Roman Catholic Church in Kyoto city, Japan

The St. Joseph Roman Catholic Church (カトリック西陣聖ヨゼフ教会) is s a parish of the Roman Catholic Church in the Nishijin district of the city of Kyoto. It is the second oldest Catholic Church in Kyoto.

== History ==
The church was founded in year of 1907 in the vicinity of the intersection of Nijō and Shinmachi streets.

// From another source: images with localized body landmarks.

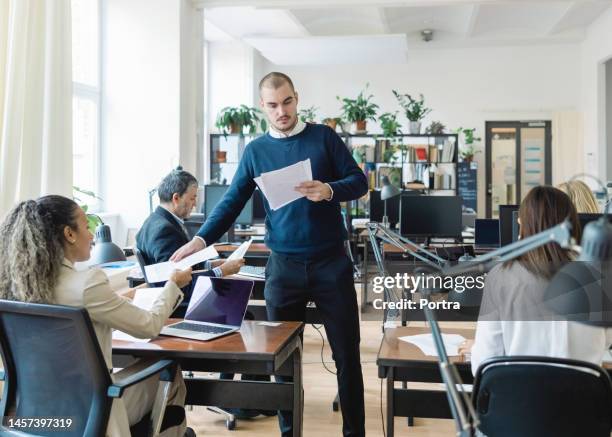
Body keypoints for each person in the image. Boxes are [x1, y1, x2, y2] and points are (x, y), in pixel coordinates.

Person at [171, 72, 368, 437]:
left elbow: (359, 181)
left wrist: (328, 189)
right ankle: (288, 432)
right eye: (273, 105)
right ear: (263, 107)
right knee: (282, 362)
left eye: (288, 102)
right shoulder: (256, 150)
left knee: (347, 357)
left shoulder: (323, 137)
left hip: (331, 264)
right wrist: (199, 242)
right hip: (285, 268)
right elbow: (231, 202)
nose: (282, 111)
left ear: (297, 98)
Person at [0, 195, 195, 437]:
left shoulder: (13, 287)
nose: (92, 235)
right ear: (69, 234)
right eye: (85, 226)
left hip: (30, 416)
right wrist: (173, 284)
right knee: (170, 372)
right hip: (91, 414)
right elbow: (149, 326)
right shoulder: (87, 284)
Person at [459, 186, 612, 375]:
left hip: (519, 401)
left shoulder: (501, 276)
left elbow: (483, 365)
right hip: (584, 401)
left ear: (522, 225)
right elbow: (605, 342)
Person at [137, 167, 244, 277]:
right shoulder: (165, 231)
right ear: (176, 198)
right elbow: (178, 283)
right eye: (192, 198)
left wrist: (209, 265)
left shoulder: (153, 221)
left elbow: (183, 266)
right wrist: (221, 271)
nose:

In 1909 the church was moved to the vicinity of the intersection of Kuromon and Nakadachiuri streets.

In 1917 the church closed temporarily.

In 1930 the church reopened and was moved near to its current location, but was then moved again to a site near the intersection of Ōmiya and Sasaya-cho streets.

In 1935 the church was moved again to the intersection of Ōmiya and Nakadachiuri streets.

In 1939, after a period of constant relocations, the church was finally moved to its current site 3, north of the intersection of Ichijō and Shinmachi streets.

In 1941 the church was closed for the second time, due to WWII, reopening in 1946.

In 1949 the church building that stands today was built.

The church celebrated its 100th foundation anniversary in the year 2007.

== Present day ==
Nowadays mass is held in Japanese at 9:00 a.m. on the 1st, 2nd, and 4th Sundays of the month.